EXERCISE
Please reproduce each of the rows below word for word, leaving out the pictures.
***** RECORDS FOR PROCESSING
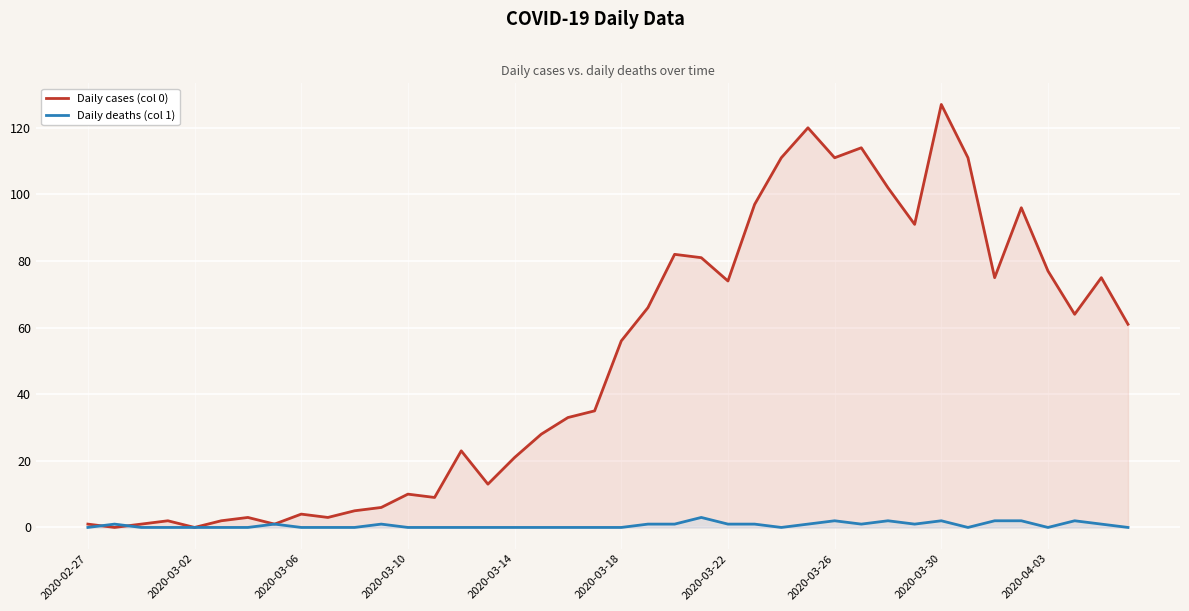

At how many categories does at least one series exceed 103?

6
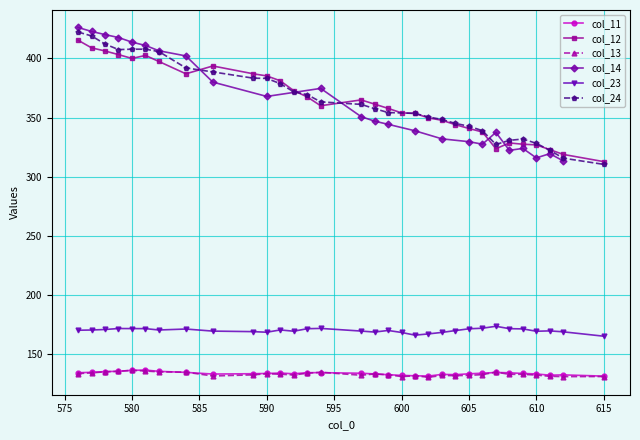

At which label does col_13 first exceed 133?

576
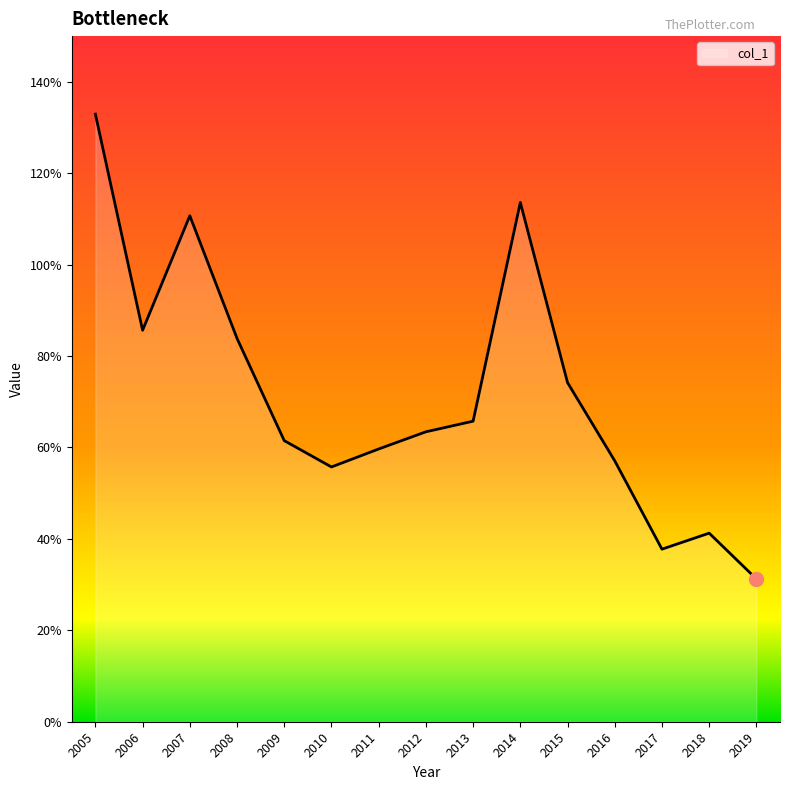

Does the chart display data point markers on the line(s)?

No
**********
THE COMPLETED TASK
At how many categories does at least one series exceed 103?

6

At which label does col_13 first exceed 133?

576

Does the chart display data point markers on the line(s)?

No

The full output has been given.